Tuesday, October 1, 2013

Oral Arguments on Same-Sex Divorce Case

Several people have asked me about the same-sex divorce case I have on file.  Today, the Chancellor set oral arguments for December 2, 2013 at 9:00 A.M. in Hernando. 

Monday, September 30, 2013

Social Media

Social media (Facebook, Twitter, etc.) has become a staple of most people's lives.  It has also been a constant source of evidence for both Plaintiffs and Defendants in almost every kind of case.   As an attorney or a client, you cannot destroy items on your Facebook page when litigation is commenced.  Otherwise,  you run into issues of spoliation of evidence that I have talked about here previously.  An attorney accepted a five year suspension in an article by the ABA Journal published on August 7, 2013 as a result of telling a client to clean up his Facebook.  That article is here.  Something to be careful of for sure.

Friday, September 27, 2013

Recovery for Injuries in Divorce

I was thinking about an issue that is involved in a case I am working on.  I have an issue where a spouse was assaulted and incurred substantial medical bills as a result.  No civil suit was filed within one (1) year as required by Mississippi Code Annotated 15-1-35.   Parties are now divorcing.  The Chancery Court in my opinion can allocate the bills as part of the equitable distribution process even though no suit was filed.  This may be an interesting way around the statute of limitations issue to get a client some relief. 

Thursday, September 26, 2013

Rule 1006 Summary Admissibility

Gardner v. Gardner decided on Tuesday of this week by the Mississippi Court of Appeals had an interesting issue in it concerning Rule 1006 of the Mississippi Rules of Evidence.  The case is located here.  The issue was that there was a Rule 1006 summary of bank account information entered into evidence and one of the parties claimed it was error.  The Court of Appeals said no it was not error since the underlying documents were made available to opposing counsel.  Here is one issue I did not see addressed in the case that I think is overlooked.  What if the underlying documents are not admissible, why should the summary be?  To me, the underlying documents have to be admissible too.  As such, if there is an objection to the authenticity of the underlying documents, the summary should logically be inadmissible too.   

Wednesday, September 25, 2013

Child Support Deviation

The Mississippi Court of Appeals issued an interesting decision yesterday in Marin v.
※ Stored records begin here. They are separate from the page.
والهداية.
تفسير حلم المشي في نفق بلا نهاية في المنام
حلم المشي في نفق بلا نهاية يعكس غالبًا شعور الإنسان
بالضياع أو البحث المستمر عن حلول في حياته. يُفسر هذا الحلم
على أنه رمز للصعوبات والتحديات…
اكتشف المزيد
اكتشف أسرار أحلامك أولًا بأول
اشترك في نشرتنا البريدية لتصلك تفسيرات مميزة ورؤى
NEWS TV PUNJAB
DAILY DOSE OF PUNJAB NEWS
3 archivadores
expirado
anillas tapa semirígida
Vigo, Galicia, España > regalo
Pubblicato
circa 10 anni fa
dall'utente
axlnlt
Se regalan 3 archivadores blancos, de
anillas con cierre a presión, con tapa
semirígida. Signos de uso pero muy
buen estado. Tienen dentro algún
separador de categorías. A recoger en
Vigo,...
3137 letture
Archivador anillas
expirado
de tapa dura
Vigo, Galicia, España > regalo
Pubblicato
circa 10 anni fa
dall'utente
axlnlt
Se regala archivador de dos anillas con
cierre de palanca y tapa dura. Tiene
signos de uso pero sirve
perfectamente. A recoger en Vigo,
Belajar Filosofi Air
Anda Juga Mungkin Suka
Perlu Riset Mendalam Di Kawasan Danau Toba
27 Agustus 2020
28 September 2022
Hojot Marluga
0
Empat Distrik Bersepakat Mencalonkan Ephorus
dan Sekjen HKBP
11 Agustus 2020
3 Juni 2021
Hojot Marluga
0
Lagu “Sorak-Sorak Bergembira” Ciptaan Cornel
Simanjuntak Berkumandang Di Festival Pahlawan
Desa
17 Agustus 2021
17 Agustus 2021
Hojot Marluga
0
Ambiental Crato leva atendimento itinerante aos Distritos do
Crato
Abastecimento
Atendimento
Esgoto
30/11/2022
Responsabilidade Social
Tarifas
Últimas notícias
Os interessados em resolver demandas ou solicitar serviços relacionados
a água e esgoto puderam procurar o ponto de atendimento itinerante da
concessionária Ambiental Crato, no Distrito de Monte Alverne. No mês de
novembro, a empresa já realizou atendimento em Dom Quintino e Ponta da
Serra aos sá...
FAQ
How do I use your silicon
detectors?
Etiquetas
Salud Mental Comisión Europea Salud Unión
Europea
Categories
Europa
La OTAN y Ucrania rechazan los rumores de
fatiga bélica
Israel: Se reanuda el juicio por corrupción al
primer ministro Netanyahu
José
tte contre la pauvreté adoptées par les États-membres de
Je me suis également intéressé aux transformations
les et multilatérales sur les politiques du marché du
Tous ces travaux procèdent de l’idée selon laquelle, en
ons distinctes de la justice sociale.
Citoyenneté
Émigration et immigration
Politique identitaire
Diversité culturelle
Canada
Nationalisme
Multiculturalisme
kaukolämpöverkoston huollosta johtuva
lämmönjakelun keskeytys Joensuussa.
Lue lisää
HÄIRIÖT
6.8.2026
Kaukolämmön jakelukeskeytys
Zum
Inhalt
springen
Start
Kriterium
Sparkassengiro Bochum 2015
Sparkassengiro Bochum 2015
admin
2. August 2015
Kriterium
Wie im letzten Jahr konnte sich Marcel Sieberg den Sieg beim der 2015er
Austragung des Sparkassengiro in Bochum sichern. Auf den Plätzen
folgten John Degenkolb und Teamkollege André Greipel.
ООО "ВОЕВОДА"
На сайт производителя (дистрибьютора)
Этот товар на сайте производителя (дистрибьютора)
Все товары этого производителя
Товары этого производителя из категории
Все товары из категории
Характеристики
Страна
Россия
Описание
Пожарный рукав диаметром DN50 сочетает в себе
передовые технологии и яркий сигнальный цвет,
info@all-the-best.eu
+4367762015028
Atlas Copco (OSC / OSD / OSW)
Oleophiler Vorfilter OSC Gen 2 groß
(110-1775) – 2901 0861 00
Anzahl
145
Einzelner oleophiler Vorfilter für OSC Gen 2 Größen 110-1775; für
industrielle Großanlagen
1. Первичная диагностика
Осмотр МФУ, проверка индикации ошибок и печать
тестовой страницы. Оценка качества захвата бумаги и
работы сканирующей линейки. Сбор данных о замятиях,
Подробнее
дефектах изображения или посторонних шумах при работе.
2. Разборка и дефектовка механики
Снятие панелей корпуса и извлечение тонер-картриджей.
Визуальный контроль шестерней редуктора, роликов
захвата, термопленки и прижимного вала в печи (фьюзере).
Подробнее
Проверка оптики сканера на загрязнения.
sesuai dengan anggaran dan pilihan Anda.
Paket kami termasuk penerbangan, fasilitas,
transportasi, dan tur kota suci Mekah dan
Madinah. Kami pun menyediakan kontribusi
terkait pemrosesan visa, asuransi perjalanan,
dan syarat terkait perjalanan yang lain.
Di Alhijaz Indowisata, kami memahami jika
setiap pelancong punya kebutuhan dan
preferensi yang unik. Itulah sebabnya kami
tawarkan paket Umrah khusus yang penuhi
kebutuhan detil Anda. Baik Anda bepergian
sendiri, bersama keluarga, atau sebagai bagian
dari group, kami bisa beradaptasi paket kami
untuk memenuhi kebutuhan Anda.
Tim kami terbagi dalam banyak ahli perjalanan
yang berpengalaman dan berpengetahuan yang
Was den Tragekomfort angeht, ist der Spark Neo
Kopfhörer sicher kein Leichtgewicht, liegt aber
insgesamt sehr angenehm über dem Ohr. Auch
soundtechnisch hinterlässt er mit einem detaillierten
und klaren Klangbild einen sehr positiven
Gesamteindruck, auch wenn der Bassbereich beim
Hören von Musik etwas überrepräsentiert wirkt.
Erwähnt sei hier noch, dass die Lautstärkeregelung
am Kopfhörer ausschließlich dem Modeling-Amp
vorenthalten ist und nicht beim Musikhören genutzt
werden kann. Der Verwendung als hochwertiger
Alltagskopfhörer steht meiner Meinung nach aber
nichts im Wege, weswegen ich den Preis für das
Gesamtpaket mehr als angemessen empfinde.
Stewart located here.  In this case, the Court of Appeals affirmed a chancellor awarding 25% of a noncustodial parent's income as child support which is way above the statutory 14%.  The issue in the case seemed to turn on the fact that the Mother had significant daycare expenses and the Father was able to live with minimal living expenses of his own as he lived with his parents.   I am starting to see more cases where chancellors are deviating from the child support guidelines.  Partly, this is because Mississippi has some of the lowest guidelines in the country.  However, Mississippi also has some of the longest since they exceed to twenty-one (21) and a chancellor has the authority to order college support.  There has been a bill in the legislature for a while to change this up.  Last I heard it was still in committee. 

Tuesday, September 24, 2013

Rule of Evidence 703

Rule 703 of the Mississippi Rules of Evidence states that an expert’s opinion may be based off of inadmissible evidence, such as hearsay, if it is the type reasonably relied upon by experts in the particular field.  M.R.E. 703.    This is an important item to know.  Potentially, in my opinion, an expert can testify as to the substance of what he or she based his opinion which allows items that may be inadmissible (i.e. hearsay) into the record.  From a practical standpoint, this may allow various things that would not normally get into evidence to at least get in the record.  Additionally, many times even if the Court is to give them limited weight, they will still be in the mind of the fact-finder (Chancellor) in the case. 

Monday, September 23, 2013

Beware Bankrutpcy

In representing an injured party, you have to be careful of bankruptcy issues.  I have noticed lots of time that either from lack of knowledge or some other reason an injured parties’ bankruptcy attorney will fail to ask them about possible pending suits or claims they may have.  This may lead to the claim being judicially stopped.  The Fifth Circuit has identified three requirements that must be met for judicial estoppel to apply: (1) the party is judicially estopped only if its position is clearly inconsistent with the previous one; (2) the court must have accepted the previous position; and (3) the non-disclosure must not have been inadvertent.  In re Superior Crewboats, Inc., 374 F.3d 330, 334-335 (5th Cir. 2004) (emphasis added). A debtor’s non-disclosure is “inadvertent” when, in general, the debtor either lacks knowledge of the undisclosed claims or has no motive for their concealment.  Kirk v. Pope, 973 So.2d 981 (Miss. 2007).  In any personal injury case, it is extremely important to find out about prior bankruptcy filings and to advise clients to contact you if they find it necessary to file for bankruptcy.  Unfortunately, many times an injured party has to file bankruptcy due to the pending medical bills when they do not have health insurance.